● What the task requires:
Find every line in the records below that contains the string "articles", matching case exactly, and copy each of those lines.

● Rendered images and their source text:

'''

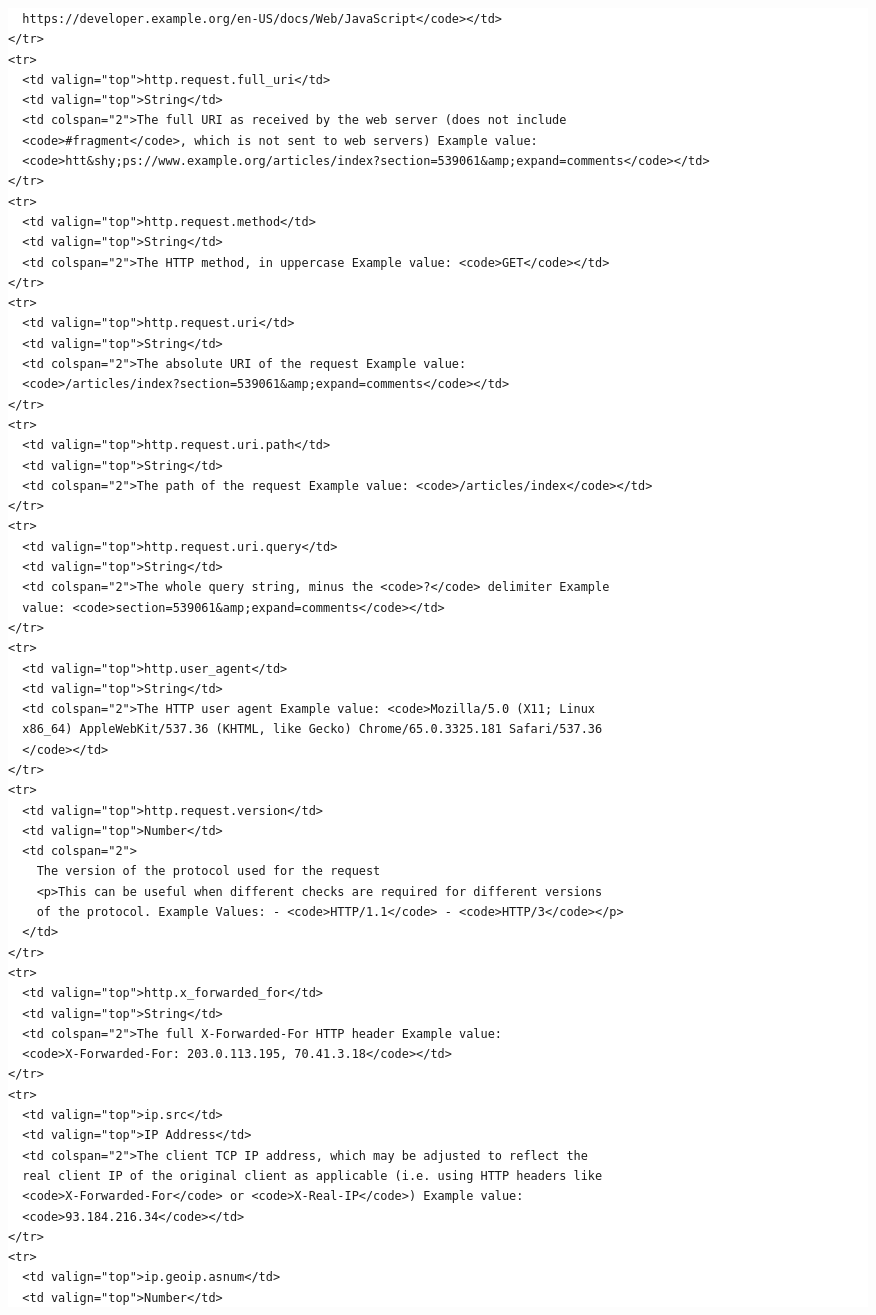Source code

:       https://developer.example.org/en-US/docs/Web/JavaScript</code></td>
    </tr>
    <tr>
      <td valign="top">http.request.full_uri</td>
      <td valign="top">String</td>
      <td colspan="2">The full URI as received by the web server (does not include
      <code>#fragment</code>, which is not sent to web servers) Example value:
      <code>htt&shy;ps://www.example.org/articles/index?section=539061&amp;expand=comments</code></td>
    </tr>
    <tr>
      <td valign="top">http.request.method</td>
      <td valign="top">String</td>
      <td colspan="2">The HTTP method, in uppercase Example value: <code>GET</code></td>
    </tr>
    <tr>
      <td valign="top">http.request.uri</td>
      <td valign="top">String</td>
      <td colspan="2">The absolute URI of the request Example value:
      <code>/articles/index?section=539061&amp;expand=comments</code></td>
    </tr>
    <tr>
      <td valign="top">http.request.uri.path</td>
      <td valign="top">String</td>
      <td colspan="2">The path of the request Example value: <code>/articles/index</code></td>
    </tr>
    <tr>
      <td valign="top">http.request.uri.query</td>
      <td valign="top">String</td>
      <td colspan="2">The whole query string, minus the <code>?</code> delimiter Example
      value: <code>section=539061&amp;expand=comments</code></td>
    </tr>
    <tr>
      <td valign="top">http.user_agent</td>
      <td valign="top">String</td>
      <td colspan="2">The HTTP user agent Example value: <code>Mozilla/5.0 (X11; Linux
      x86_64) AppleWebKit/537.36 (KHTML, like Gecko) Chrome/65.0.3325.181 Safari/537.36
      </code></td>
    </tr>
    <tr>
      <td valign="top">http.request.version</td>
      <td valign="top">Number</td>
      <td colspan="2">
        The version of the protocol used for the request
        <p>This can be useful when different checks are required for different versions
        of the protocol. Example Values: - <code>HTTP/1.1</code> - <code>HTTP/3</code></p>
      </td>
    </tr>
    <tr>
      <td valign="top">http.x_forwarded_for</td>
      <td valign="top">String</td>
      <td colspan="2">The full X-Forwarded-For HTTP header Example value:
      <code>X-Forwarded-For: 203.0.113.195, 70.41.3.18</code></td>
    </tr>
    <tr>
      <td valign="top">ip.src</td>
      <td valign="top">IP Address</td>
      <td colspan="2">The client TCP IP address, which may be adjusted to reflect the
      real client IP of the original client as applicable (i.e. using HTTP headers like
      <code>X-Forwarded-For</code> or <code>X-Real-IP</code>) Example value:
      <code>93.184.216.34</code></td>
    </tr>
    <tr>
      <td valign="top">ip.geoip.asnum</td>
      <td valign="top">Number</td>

'''

● Finished exercise:
      <code>htt&shy;ps://www.example.org/articles/index?section=539061&amp;expand=comments</code></td>
      <code>/articles/index?section=539061&amp;expand=comments</code></td>
      <td colspan="2">The path of the request Example value: <code>/articles/index</code></td>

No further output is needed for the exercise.